Post Mardi Gras, Pre-St. Patrick's Day, and Beer Policies

OK, I know it was just Mardi Gras, but cowboy up and tackle St. Patrick's Day head on! I live in the Irish Channel so the parade on Saturday (3/15) is walking distance, as are the homes of several friends/neighbors who will be hosting get-togethers that day. I'm hoping to get my hands on a friend's homebrew, it's been a while since I had the privilege of enjoying it.

I have other St. Patrick's Day tips here!

Fellow beer blogger Jeremy Labadie has co-authored a book with local historian Argyle Wolf Knapp called "New Orleans Beer: A Hoppy History of Big Easy Brewing," which they were signing at NOLA Brewing. I wrote this week's Gambit column on it, along with another historical event - the launch of NOLA Brewing's NOLA Funk series. Check it out!

In other news, it appears that a few thousand craft beer vultures in Tampa showed us why we can't have nice things. The owner of Cigar City, after the Hunahpu Day Debacle, says the brewery won't be hosting this event again, and future vintages of the (obviously) highly-sought after beer will be distributed to retailers like any other seasonal.

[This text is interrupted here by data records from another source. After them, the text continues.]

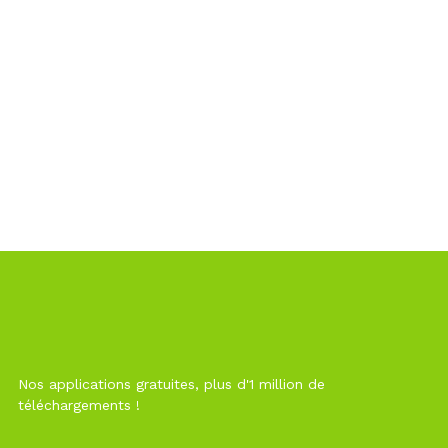
Nos applications gratuites, plus d'1 million de
téléchargements !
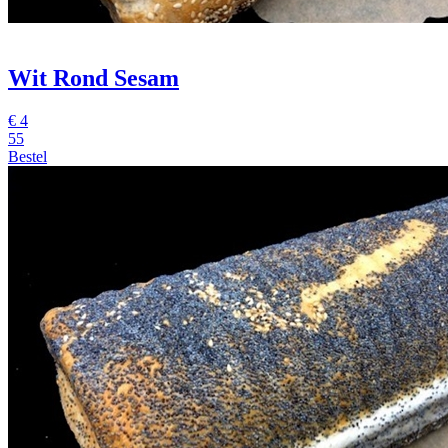
Wit Rond Sesam
€
4
55
Bestel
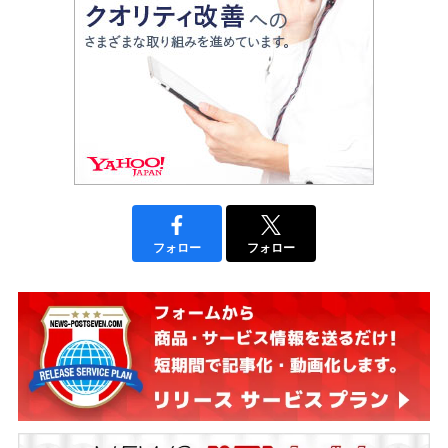
フォロー
フォロー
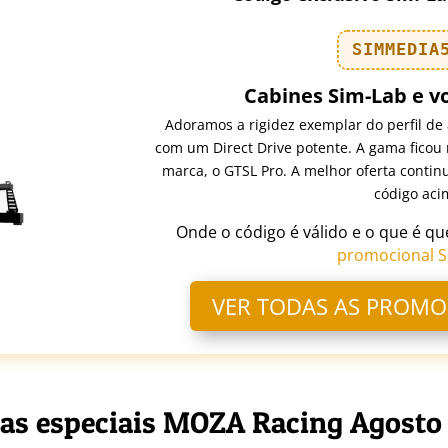
SIMMEDIA
Cabines Sim-Lab e v
Adoramos a rigidez exemplar do perfil de
com um Direct Drive potente. A gama ficou
marca, o GTSL Pro. A melhor oferta contin
código aci
Onde o código é válido e o que é qu
promocional S
VER TODAS AS PROMO
tas especiais MOZA Racing Agosto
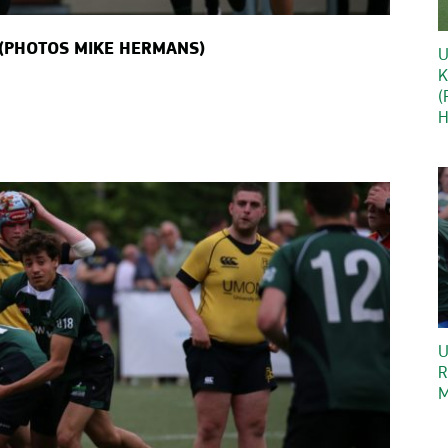
 (PHOTOS MIKE HERMANS)
U
K
(
H
U
R
M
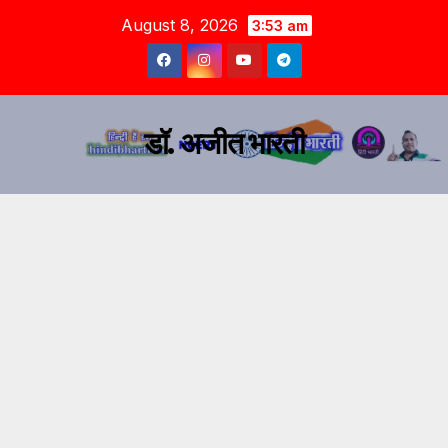
August 8, 2026
3:53 am
डॉ. अजीत भारती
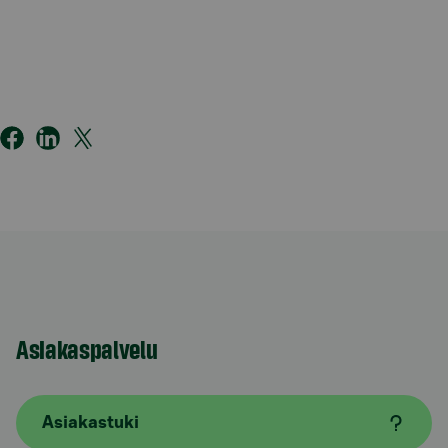
Asiakaspalvelu
Asiakastuki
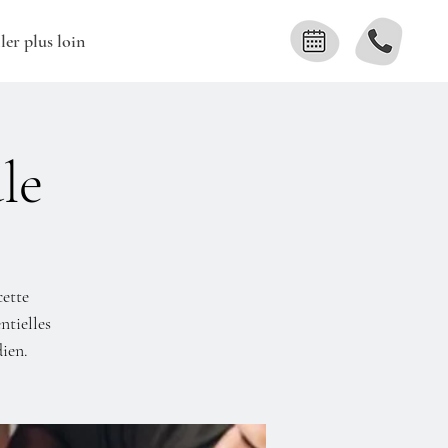
ler plus loin
le
cette
ntielles
dien.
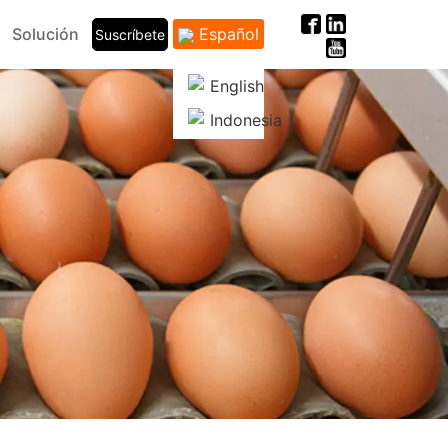
Solución
Español
Suscríbete
English
Indonesia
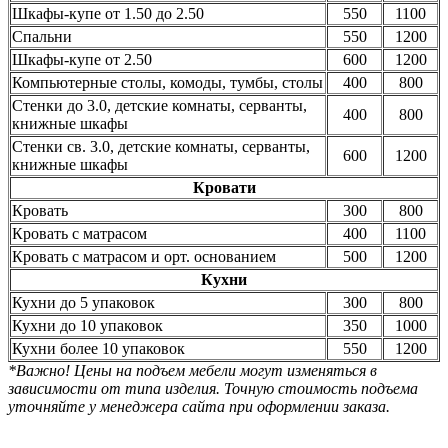
Шкафы-купе от 1.50 до 2.50
550
1100
Спальни
550
1200
Шкафы-купе от 2.50
600
1200
Компьютерные столы, комоды, тумбы, столы
400
800
Стенки до 3.0, детские комнаты, серванты,
400
800
книжные шкафы
Стенки св. 3.0, детские комнаты, серванты,
600
1200
книжные шкафы
Кровати
Кровать
300
800
Кровать с матрасом
400
1100
Кровать с матрасом и орт. основанием
500
1200
Кухни
Кухни до 5 упаковок
300
800
Кухни до 10 упаковок
350
1000
Кухни более 10 упаковок
550
1200
*Важно! Цены на подъем мебели могут изменяться в
зависимости от типа изделия. Точную стоимость подъема
уточняйте у менеджера сайта при оформлении заказа.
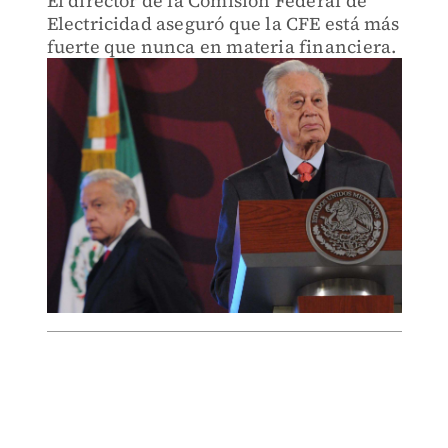
El director de la Comisión Federal de
Electricidad aseguró que la CFE está más
fuerte que nunca en materia financiera.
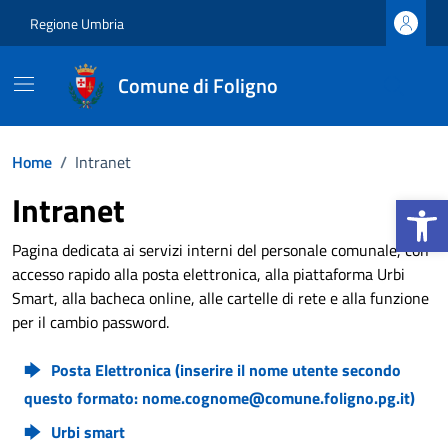
Vai ai contenuti
Vai al footer
Regione Umbria
Comune di Foligno
Home
/
Intranet
Apri la b
Intranet
Pagina dedicata ai servizi interni del personale comunale, con
accesso rapido alla posta elettronica, alla piattaforma Urbi
Smart, alla bacheca online, alle cartelle di rete e alla funzione
per il cambio password.
Posta Elettronica
(inserire il nome utente secondo
questo formato: nome.cognome@comune.foligno.pg.it)
Urbi smart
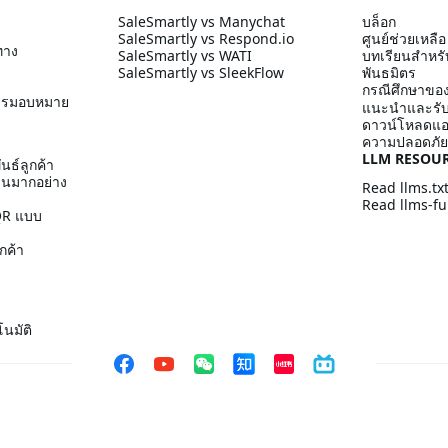
SaleSmartly vs Manychat
บล็อก
SaleSmartly vs Respond.io
ศูนย์ช่วยเหลือ
ทาง
SaleSmartly vs WATI
บทเรียนสำหรับผ
SaleSmartly vs SleekFlow
พันธมิตร
กรณีศึกษาของ
ารมอบหมาย
แนะนำและรับ
ดาวน์โหลดแ
ความปลอดภัย
LLM RESOU
นธ์ลูกค้า
วนมากอย่าง
Read llms.tx
Read llms-ful
 QR แบบ
กค้า
นมัติ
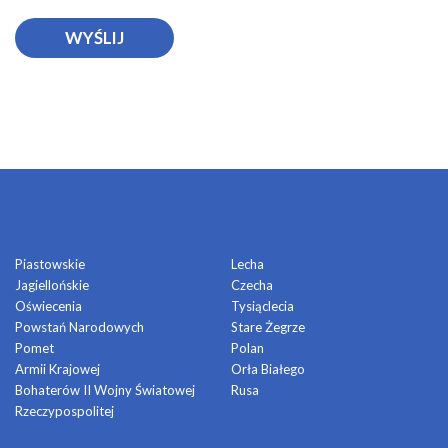
OSIEDLA
Piastowskie
Lecha
Jagiellońskie
Czecha
Oświecenia
Tysiąclecia
Powstań Narodowych
Stare Żegrze
Pomet
Polan
Armii Krajowej
Orła Białego
Bohaterów II Wojny Światowej
Rusa
Rzeczypospolitej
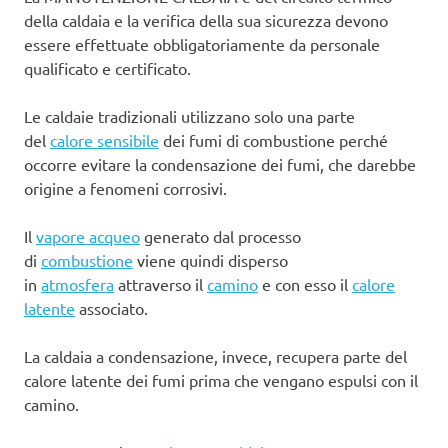
della caldaia e la verifica della sua sicurezza devono
essere effettuate obbligatoriamente da personale
qualificato e certificato.
Le caldaie tradizionali utilizzano solo una parte
del
calore sensibile
dei fumi di combustione perché
occorre evitare la condensazione dei fumi, che darebbe
origine a fenomeni corrosivi.
Il
vapore acqueo
generato dal processo
di
combustione
viene quindi disperso
in
atmosfera
attraverso il
camino
e con esso il
calore
latente
associato.
La caldaia a condensazione, invece, recupera parte del
calore latente dei fumi prima che vengano espulsi con il
camino.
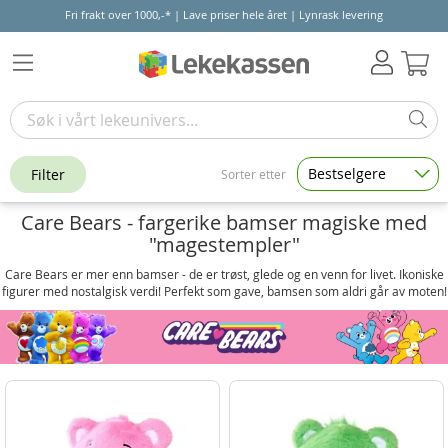
Fri frakt over 1000,-* | Lave priser hele året | Lynrask levering
Hand
Bestselgere
Filter
Sorter etter
Care Bears - fargerike bamser magiske med
"magestempler"
Care Bears er mer enn bamser - de er trøst, glede og en venn for livet. Ikoniske
figurer med nostalgisk verdi! Perfekt som gave, bamsen som aldri går av moten!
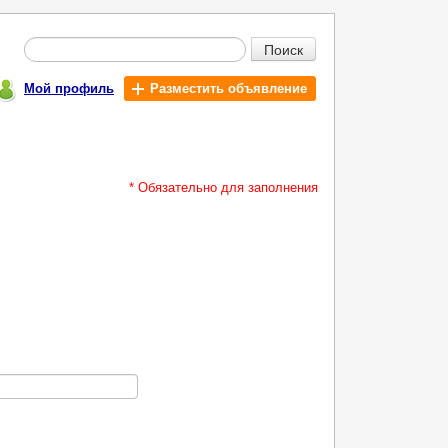
Поиск
Мой профиль
Разместить объявление
* Обязательно для заполнения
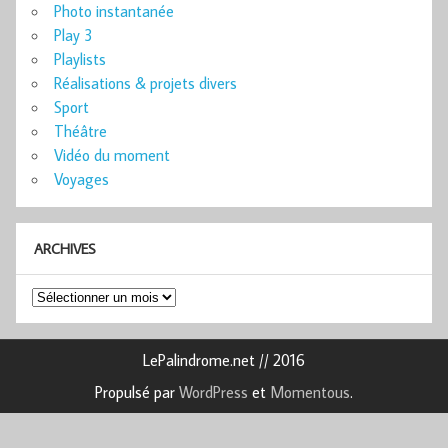
Photo instantanée
Play 3
Playlists
Réalisations & projets divers
Sport
Théâtre
Vidéo du moment
Voyages
ARCHIVES
Archives
LePalindrome.net // 2016
Propulsé par
WordPress
et
Momentous
.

A couple of cool links about women in brewing (thanks to Jamie Jurado of Abita Brewing who is a link-loving ninja!) This is a blog post by the wonderful Julie Herz of It's a couple years old, but it's a great place to start with exploring the world of beer from a lady's point of view. This piece was written last week in celebration of International Women's Day on March 8. It relays 5 little-known facts about women's role in brewing history. Also, our regional neighbors to the east, Alabama, has just hired its first lady brewer!

I spent yesterday dealing with the city and state around various processes involving beer. I spoke on behalf of Courtyard Brewing during their City Planning Commission meeting at City Hall. Following well reasoned and logical speeches from both owners (Scott Wood and Lindsay Helwig) and their landlord, the CPC passed Courtyard's application 5-0 and changed the requirements that Wood and Helwig were contesting. YAY!

I also sat in on a meeting between the Louisiana ATC Commissioner, Troy Hebert, a representative from the New Orleaans Department of Revenue, local breweries, homebrew clubs, retailers, and distributors to talk about how the law applies to WYES. There's been a newfound enforcement of laws that have been on the books for decades, but until recently, not really been paid attention to. It's causes some confusion and frustration, so the organizers of the WYES International Beer Festival thought it would be a good idea to have everyone sit down and figure it all out face to face.

Here are some of the salient points that came out of that meeting:

  • Breweries and distributors can NOT donate beer or equipment to a nonprofit event. The event needs to BUY all the beer and equipment ahead of time and then the brewery and/or distributor can write a check to the charity to cover those expenses.
  • That said, apparently brewpubs and other retail establishments don't have to do that - they can donate directly to the charity, because they are retailers, NOT manufacturers or distributors. (It took a little while to get to the bottom of this question.)
  • All STATE permits and licensing for homebrewers (and professional brewers?) are taken care of through the event organizer; in this case, WYES. 
  • Any events in the City of New Orleans needs to have fully licensed exhibitors; the exhibitor (brewery or homebrew club or group) needs to get their OWN exhibitor license; it costs $50 but is good for one calendar year (until December 31 of the year you bought it.) 
  • Distributors need to arrange for an City exhibitor license for each brewery in their portfolio that will have its own table and branded signage; however, if the brewery is under the auspices of the distributor, then it's the distributor that is responsible for the exhibitor license.
  • City exhibitor licenses should be applied for at least 30 days before the event.
  • State event and homebrew permits should be applied for (by the event organizer) at least 10 days before the event.
  • Commissioner Hebert also alluded to potential bills that may come up in this state legislative session to improve the processes around donating beer for breweries and distributors. No docket numbers have been assigned, so we'll see.
  • Hebert was also impressed that the beer community sat down to talk with him/the ATC well ahead of time so that everyone would be on the same page from the start. He definitely seemed to appreciate the willingness to listen and work out the details.